*** Entries shown ***

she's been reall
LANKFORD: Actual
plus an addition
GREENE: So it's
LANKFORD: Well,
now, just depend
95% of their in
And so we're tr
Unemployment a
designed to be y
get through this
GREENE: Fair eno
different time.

*** End of Entries shown ***

Prompt: This exercise requires the entries above to be restated exactly.

Answer:
she's been reall
LANKFORD: Actual
plus an addition
GREENE: So it's
LANKFORD: Well,
now, just depend
95% of their in
And so we're tr
Unemployment a
designed to be y
get through this
GREENE: Fair eno
different time.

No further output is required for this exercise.